Un juge en déficit de crédibilité
Les premières minutes du témoignage de Christine Blasey Ford, jeudi, devant la Commission judiciaire du Sénat, étaient bouleversantes. Elle n’oubliera jamais que Brett Kavanaugh et son copain Mark Judge riaient profusément en l’agressant, ce soir de l’été 1982, dans une chambre à l’étage d’une maison cossue du Maryland. Le récit qu’elle a fait des événements aura mis en lumière de façon poignante une vérité essentielle : à savoir que la violence sexuelle cause des blessures profondes et indélébiles. Mme Blasey ne peut pas ne pas avoir inspiré énormément d’empathie parmi les millions de personnes, femmes et hommes, qui l’ont écoutée.
Le candidat à la Cour suprême de Donald Trump — lui-même un homme porté sur l’opinion que les femmes ne sont que des objets — était déjà en déficit de crédibilité quand il s’est à son tour présenté devant la commission en après-midi, tant l’image de bon garçon qu’il a voulu présenter lundi soir en entrevue à Fox News a été contredite depuis deux semaines par les accusations d’agression portées contre lui par au moins deux autres femmes, ainsi que par les histoires relayées au sujet de ses beuveries quand il était étudiant. Dans une déclaration rendue publique mercredi, l’une d’entre elles, Julie Swetnick, a témoigné avoir vu MM. Kavanaugh et Judge saouler et droguer des jeunes filles « afin qu’elles soient victimes de viol collectif ». Elle a affirmé avoir été ellemême victime d’un viol collectif en 1982 et que M. Kavanaugh était présent.

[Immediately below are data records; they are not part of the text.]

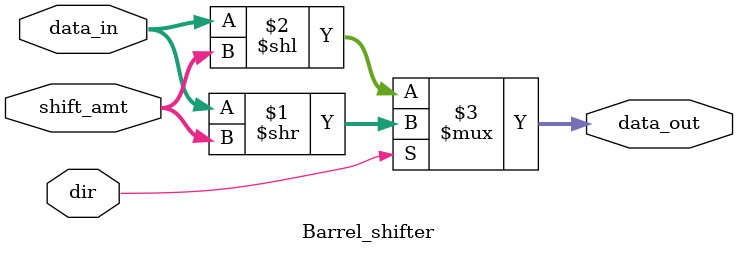
<source format=v>
module Barrel_shifter #(
  parameter WIDTH = 8 
)(
  input  [WIDTH-1:0] data_in,               
  input  [$clog2(WIDTH)-1:0] shift_amt,       
  input  dir,                                 
  output [WIDTH-1:0] data_out              
);

  assign data_out = dir ? (data_in >> shift_amt) : (data_in << shift_amt);

endmodule

</source>
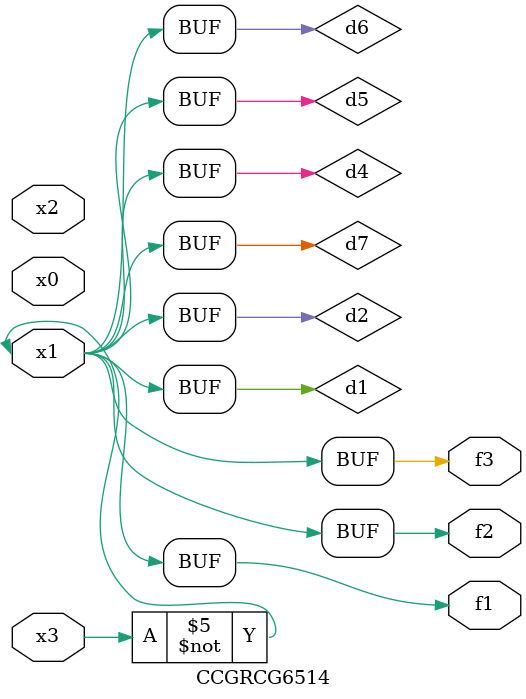
<source format=v>
module CCGRCG6514(
	input x0, x1, x2, x3,
	output f1, f2, f3
);

	wire d1, d2, d3, d4, d5, d6, d7;

	not (d1, x3);
	buf (d2, x1);
	xnor (d3, d1, d2);
	nor (d4, d1);
	buf (d5, d1, d2);
	buf (d6, d4, d5);
	nand (d7, d4);
	assign f1 = d6;
	assign f2 = d7;
	assign f3 = d6;
endmodule

</source>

Il est difficile de concevoir que M. Kavanaugh ait pu sauver sa réputation dans l’opinion publique américaine à l’issue de son témoignage de jeudi. Ce qui n’exclut pas qu’il se soit défendu avec un certain aplomb. Contre le « je suis sûre à 100 % que c’était lui » de Mme Blasey, il a nié par le menu les affirmations de la professeure de psychologie, en avocat de formation manifestement bien préparé. Mais comme le processus de nomination des juges à la Cour suprême des États-Unis est une opération partisane à l’extrême, ceux qui l’appuient seront tout à fait disposés à fermer les yeux sur ces graves allégations au nom de l’installation à la Cour suprême d’une majorité de juges campés bien à droite qui défendront bec et ongles les positions de la National Rifle Association et s’emploieront à défaire les acquis féministes en matière de droit à l’avortement.
En fait, l’énergie avec laquelle les républicains et M. Trump s’acharnent malgré tout à vouloir rescaper la candidature de M. Kavanaugh illustre éloquemment la tentative de noyautage de la vie politique américaine à laquelle se livrent les ultraconservateurs dans tous les domaines, à contrecourant de l’évolution générale de la société américaine vers des positions plus libérales.

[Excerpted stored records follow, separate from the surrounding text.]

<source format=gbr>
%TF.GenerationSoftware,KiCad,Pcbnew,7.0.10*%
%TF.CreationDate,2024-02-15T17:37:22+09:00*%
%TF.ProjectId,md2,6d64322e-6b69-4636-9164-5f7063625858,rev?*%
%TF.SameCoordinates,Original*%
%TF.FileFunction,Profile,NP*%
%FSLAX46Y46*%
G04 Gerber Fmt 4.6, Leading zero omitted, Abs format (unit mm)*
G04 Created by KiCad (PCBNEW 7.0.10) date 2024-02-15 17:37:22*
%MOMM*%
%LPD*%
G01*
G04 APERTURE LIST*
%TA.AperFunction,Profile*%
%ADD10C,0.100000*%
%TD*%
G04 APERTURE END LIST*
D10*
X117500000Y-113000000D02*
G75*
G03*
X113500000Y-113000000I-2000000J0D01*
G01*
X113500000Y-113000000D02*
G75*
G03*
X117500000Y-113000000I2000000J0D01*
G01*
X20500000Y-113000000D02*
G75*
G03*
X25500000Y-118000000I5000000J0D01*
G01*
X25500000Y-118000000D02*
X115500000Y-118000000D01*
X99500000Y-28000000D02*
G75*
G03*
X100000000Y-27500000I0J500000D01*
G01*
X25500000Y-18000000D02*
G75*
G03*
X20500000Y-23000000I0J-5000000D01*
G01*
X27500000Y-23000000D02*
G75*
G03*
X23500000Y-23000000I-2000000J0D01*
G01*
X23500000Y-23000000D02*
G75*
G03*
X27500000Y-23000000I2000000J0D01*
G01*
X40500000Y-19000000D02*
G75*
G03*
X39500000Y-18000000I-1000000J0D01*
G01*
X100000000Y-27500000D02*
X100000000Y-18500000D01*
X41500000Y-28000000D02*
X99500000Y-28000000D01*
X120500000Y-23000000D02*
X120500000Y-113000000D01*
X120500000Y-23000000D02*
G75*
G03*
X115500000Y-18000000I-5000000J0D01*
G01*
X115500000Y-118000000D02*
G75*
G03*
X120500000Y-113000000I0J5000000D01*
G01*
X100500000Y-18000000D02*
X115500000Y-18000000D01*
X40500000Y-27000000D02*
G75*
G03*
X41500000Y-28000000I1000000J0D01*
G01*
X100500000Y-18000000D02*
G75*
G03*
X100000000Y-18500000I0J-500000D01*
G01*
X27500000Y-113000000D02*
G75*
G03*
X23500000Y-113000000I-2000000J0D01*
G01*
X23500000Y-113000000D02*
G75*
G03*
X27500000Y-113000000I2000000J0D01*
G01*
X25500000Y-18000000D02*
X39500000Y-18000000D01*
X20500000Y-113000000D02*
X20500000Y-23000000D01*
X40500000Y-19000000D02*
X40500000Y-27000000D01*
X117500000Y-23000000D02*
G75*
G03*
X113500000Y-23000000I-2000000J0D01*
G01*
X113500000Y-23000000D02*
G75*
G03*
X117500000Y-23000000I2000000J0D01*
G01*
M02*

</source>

Dans l’histoire culturelle et sociale des États-Unis, le témoignage de Mme Blasey — et le courage dont elle fait preuve dans un monde où la violence sexuelle continue d’être une réalité largement tue — n’en est que plus marquant. Son témoignage vient surligner le chemin laborieusement parcouru par le mouvement féministe depuis 1991, quand Anita Hill, qui accusait de harcèlement sexuel le candidat à la Cour suprême Clarence Thomas, avait été reçue en audition par plusieurs élus républicains avec un mépris détestablement patriarcal. Mépris sexiste doublé de racisme, comme Mme Hill est Afro-Américaine. « Je n’avais pas de mot-clic », disait-elle récemment en référence au mouvement #MeToo.
Les sénateurs républicains de la commission, tous des hommes, se sont donc tenus dans leurs petits souliers face à Mme Blasey, comme, pour eux, l’enjeu politique est colossal. Lire la confirmation de M. Kavanaugh avant les législatives de mi-mandat de novembre, dans un contexte où le Parti républicain risque de perdre sa majorité à la Chambre des représentants et au Sénat. Au regard des seules allégations portées contre lui, sa candidature devrait pourtant être retirée immédiatement. En fin de compte, les législatives américaines sont le théâtre d’une grande bataille qui semble vouloir se solder par la mainmise de la droite sur la Cour suprême et une percée démocrate au Congrès, portée par l’électorat féminin.